▸ **Exercise prompt**
Reproduce the listing below word for word and exclude any picture.

┄┄┄┄┄┄┄┄┄┄

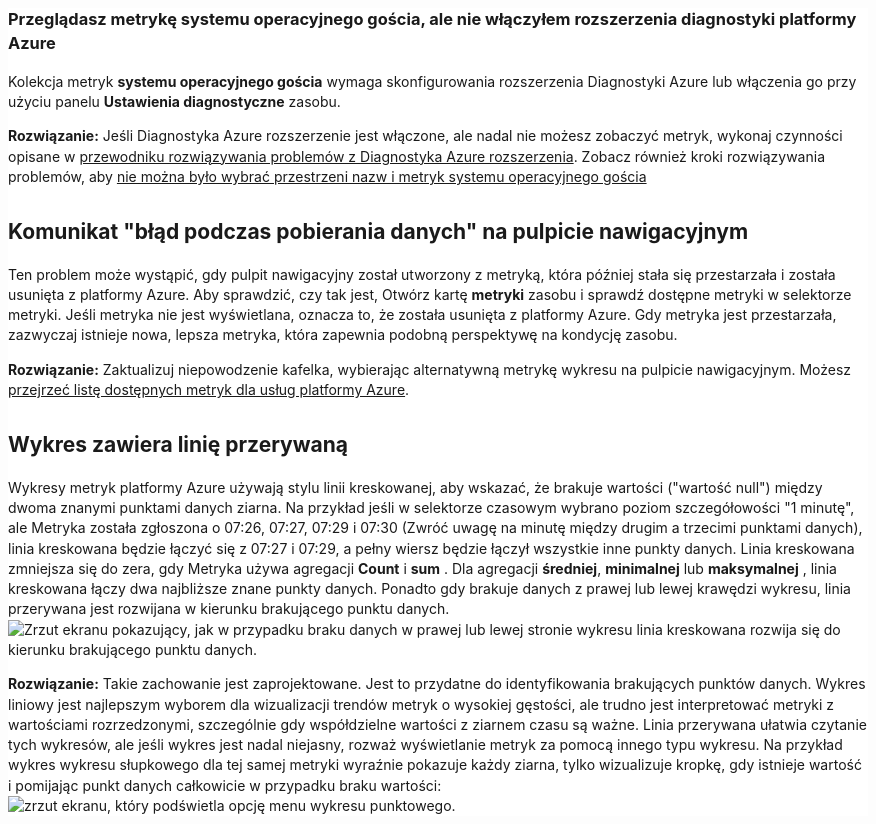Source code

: ### <a name="you-are-looking-at-a-guest-os-metric-but-didnt-enable-azure-diagnostic-extension"></a>Przeglądasz metrykę systemu operacyjnego gościa, ale nie włączyłem rozszerzenia diagnostyki platformy Azure

Kolekcja metryk **systemu operacyjnego gościa** wymaga skonfigurowania rozszerzenia Diagnostyki Azure lub włączenia go przy użyciu panelu **Ustawienia diagnostyczne** zasobu.

**Rozwiązanie:** Jeśli Diagnostyka Azure rozszerzenie jest włączone, ale nadal nie możesz zobaczyć metryk, wykonaj czynności opisane w [przewodniku rozwiązywania problemów z Diagnostyka Azure rozszerzenia](../agents/diagnostics-extension-troubleshooting.md#metric-data-doesnt-appear-in-the-azure-portal). Zobacz również kroki rozwiązywania problemów, aby [nie można było wybrać przestrzeni nazw i metryk systemu operacyjnego gościa](#cannot-pick-guest-os-namespace-and-metrics)

## <a name="error-retrieving-data-message-on-dashboard"></a>Komunikat "błąd podczas pobierania danych" na pulpicie nawigacyjnym

Ten problem może wystąpić, gdy pulpit nawigacyjny został utworzony z metryką, która później stała się przestarzała i została usunięta z platformy Azure. Aby sprawdzić, czy tak jest, Otwórz kartę **metryki** zasobu i sprawdź dostępne metryki w selektorze metryki. Jeśli metryka nie jest wyświetlana, oznacza to, że została usunięta z platformy Azure. Gdy metryka jest przestarzała, zazwyczaj istnieje nowa, lepsza metryka, która zapewnia podobną perspektywę na kondycję zasobu.

**Rozwiązanie:** Zaktualizuj niepowodzenie kafelka, wybierając alternatywną metrykę wykresu na pulpicie nawigacyjnym. Możesz [przejrzeć listę dostępnych metryk dla usług platformy Azure](./metrics-supported.md).

## <a name="chart-shows-dashed-line"></a>Wykres zawiera linię przerywaną

Wykresy metryk platformy Azure używają stylu linii kreskowanej, aby wskazać, że brakuje wartości ("wartość null") między dwoma znanymi punktami danych ziarna. Na przykład jeśli w selektorze czasowym wybrano poziom szczegółowości "1 minutę", ale Metryka została zgłoszona o 07:26, 07:27, 07:29 i 07:30 (Zwróć uwagę na minutę między drugim a trzecimi punktami danych), linia kreskowana będzie łączyć się z 07:27 i 07:29, a pełny wiersz będzie łączył wszystkie inne punkty danych. Linia kreskowana zmniejsza się do zera, gdy Metryka używa agregacji **Count** i **sum** . Dla agregacji **średniej**, **minimalnej** lub **maksymalnej** , linia kreskowana łączy dwa najbliższe znane punkty danych. Ponadto gdy brakuje danych z prawej lub lewej krawędzi wykresu, linia przerywana jest rozwijana w kierunku brakującego punktu danych.
  ![Zrzut ekranu pokazujący, jak w przypadku braku danych w prawej lub lewej stronie wykresu linia kreskowana rozwija się do kierunku brakującego punktu danych.](./media/metrics-troubleshoot/dashed-line.png)

**Rozwiązanie:** Takie zachowanie jest zaprojektowane. Jest to przydatne do identyfikowania brakujących punktów danych. Wykres liniowy jest najlepszym wyborem dla wizualizacji trendów metryk o wysokiej gęstości, ale trudno jest interpretować metryki z wartościami rozrzedzonymi, szczególnie gdy współdzielne wartości z ziarnem czasu są ważne. Linia przerywana ułatwia czytanie tych wykresów, ale jeśli wykres jest nadal niejasny, rozważ wyświetlanie metryk za pomocą innego typu wykresu. Na przykład wykres wykresu słupkowego dla tej samej metryki wyraźnie pokazuje każdy ziarna, tylko wizualizuje kropkę, gdy istnieje wartość i pomijając punkt danych całkowicie w przypadku braku wartości: ![ zrzut ekranu, który podświetla opcję menu wykresu punktowego.](./media/metrics-troubleshoot/scatter-plot.png)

┄┄┄┄┄┄┄┄┄┄

▸ **Exercise answer**
Source code

: ### <a name="you-are-looking-at-a-guest-os-metric-but-didnt-enable-azure-diagnostic-extension"></a>Przeglądasz metrykę systemu operacyjnego gościa, ale nie włączyłem rozszerzenia diagnostyki platformy Azure

Kolekcja metryk **systemu operacyjnego gościa** wymaga skonfigurowania rozszerzenia Diagnostyki Azure lub włączenia go przy użyciu panelu **Ustawienia diagnostyczne** zasobu.

**Rozwiązanie:** Jeśli Diagnostyka Azure rozszerzenie jest włączone, ale nadal nie możesz zobaczyć metryk, wykonaj czynności opisane w [przewodniku rozwiązywania problemów z Diagnostyka Azure rozszerzenia](../agents/diagnostics-extension-troubleshooting.md#metric-data-doesnt-appear-in-the-azure-portal). Zobacz również kroki rozwiązywania problemów, aby [nie można było wybrać przestrzeni nazw i metryk systemu operacyjnego gościa](#cannot-pick-guest-os-namespace-and-metrics)

## <a name="error-retrieving-data-message-on-dashboard"></a>Komunikat "błąd podczas pobierania danych" na pulpicie nawigacyjnym

Ten problem może wystąpić, gdy pulpit nawigacyjny został utworzony z metryką, która później stała się przestarzała i została usunięta z platformy Azure. Aby sprawdzić, czy tak jest, Otwórz kartę **metryki** zasobu i sprawdź dostępne metryki w selektorze metryki. Jeśli metryka nie jest wyświetlana, oznacza to, że została usunięta z platformy Azure. Gdy metryka jest przestarzała, zazwyczaj istnieje nowa, lepsza metryka, która zapewnia podobną perspektywę na kondycję zasobu.

**Rozwiązanie:** Zaktualizuj niepowodzenie kafelka, wybierając alternatywną metrykę wykresu na pulpicie nawigacyjnym. Możesz [przejrzeć listę dostępnych metryk dla usług platformy Azure](./metrics-supported.md).

## <a name="chart-shows-dashed-line"></a>Wykres zawiera linię przerywaną

Wykresy metryk platformy Azure używają stylu linii kreskowanej, aby wskazać, że brakuje wartości ("wartość null") między dwoma znanymi punktami danych ziarna. Na przykład jeśli w selektorze czasowym wybrano poziom szczegółowości "1 minutę", ale Metryka została zgłoszona o 07:26, 07:27, 07:29 i 07:30 (Zwróć uwagę na minutę między drugim a trzecimi punktami danych), linia kreskowana będzie łączyć się z 07:27 i 07:29, a pełny wiersz będzie łączył wszystkie inne punkty danych. Linia kreskowana zmniejsza się do zera, gdy Metryka używa agregacji **Count** i **sum** . Dla agregacji **średniej**, **minimalnej** lub **maksymalnej** , linia kreskowana łączy dwa najbliższe znane punkty danych. Ponadto gdy brakuje danych z prawej lub lewej krawędzi wykresu, linia przerywana jest rozwijana w kierunku brakującego punktu danych.
  ![Zrzut ekranu pokazujący, jak w przypadku braku danych w prawej lub lewej stronie wykresu linia kreskowana rozwija się do kierunku brakującego punktu danych.](./media/metrics-troubleshoot/dashed-line.png)

**Rozwiązanie:** Takie zachowanie jest zaprojektowane. Jest to przydatne do identyfikowania brakujących punktów danych. Wykres liniowy jest najlepszym wyborem dla wizualizacji trendów metryk o wysokiej gęstości, ale trudno jest interpretować metryki z wartościami rozrzedzonymi, szczególnie gdy współdzielne wartości z ziarnem czasu są ważne. Linia przerywana ułatwia czytanie tych wykresów, ale jeśli wykres jest nadal niejasny, rozważ wyświetlanie metryk za pomocą innego typu wykresu. Na przykład wykres wykresu słupkowego dla tej samej metryki wyraźnie pokazuje każdy ziarna, tylko wizualizuje kropkę, gdy istnieje wartość i pomijając punkt danych całkowicie w przypadku braku wartości: ![ zrzut ekranu, który podświetla opcję menu wykresu punktowego.](./media/metrics-troubleshoot/scatter-plot.png)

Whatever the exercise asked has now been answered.